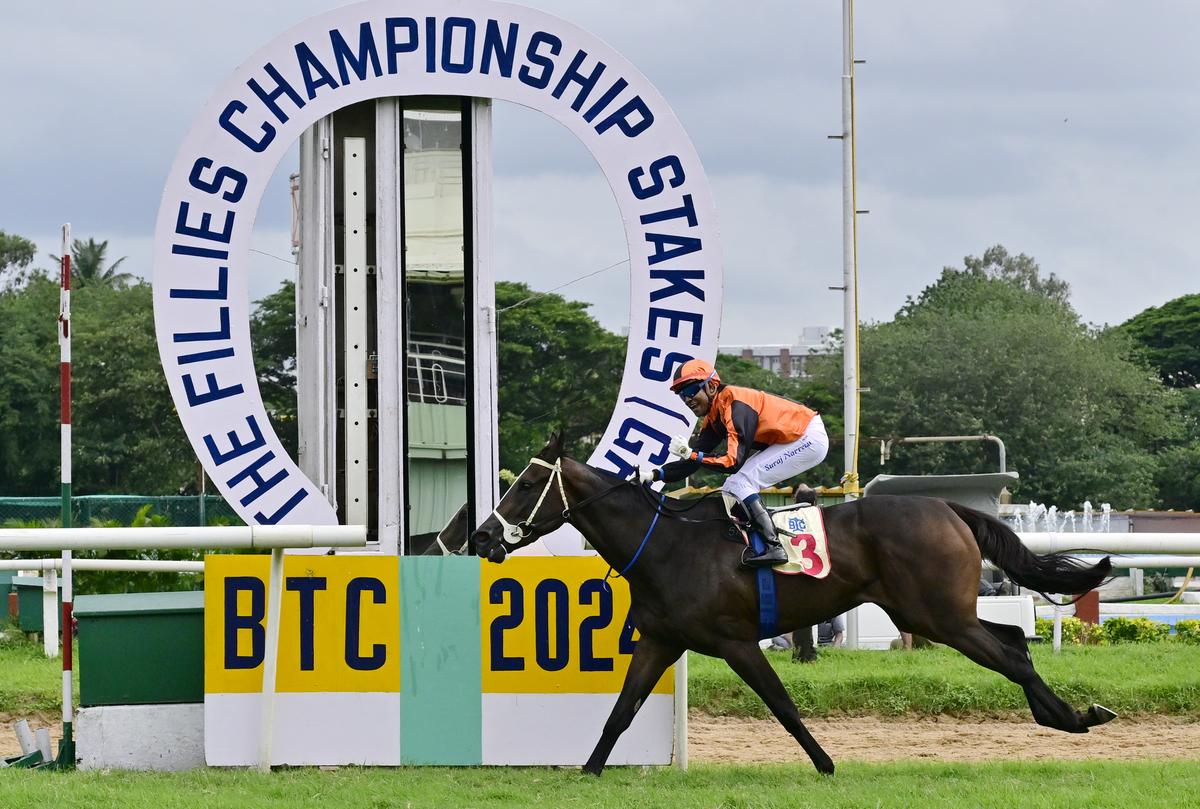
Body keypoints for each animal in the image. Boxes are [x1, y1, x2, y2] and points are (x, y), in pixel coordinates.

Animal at [470, 434, 1113, 772]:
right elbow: (621, 710)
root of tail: (948, 506)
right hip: (929, 614)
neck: (667, 543)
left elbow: (781, 704)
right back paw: (1062, 715)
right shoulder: (661, 639)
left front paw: (824, 764)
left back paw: (1076, 717)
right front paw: (589, 769)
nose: (480, 536)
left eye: (526, 484)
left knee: (1012, 654)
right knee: (1013, 641)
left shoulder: (735, 641)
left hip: (938, 614)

# Problem to solve:
Copy out all the entries precisely. No images.

# Output:
Body keypoints for each animal in the image. Boxes are [x1, y1, x2, y2] and points are (x, y), in pixel coordinates.

Animal at [470, 434, 1113, 772]:
right elbow: (621, 710)
root of tail: (948, 506)
right hip: (929, 614)
neck: (667, 543)
left elbow: (781, 704)
right back paw: (1062, 715)
right shoulder: (661, 639)
left front paw: (824, 764)
left back paw: (1076, 717)
right front paw: (589, 769)
nose: (480, 536)
left eye: (526, 484)
left knee: (1012, 654)
right knee: (1013, 641)
left shoulder: (735, 641)
left hip: (938, 614)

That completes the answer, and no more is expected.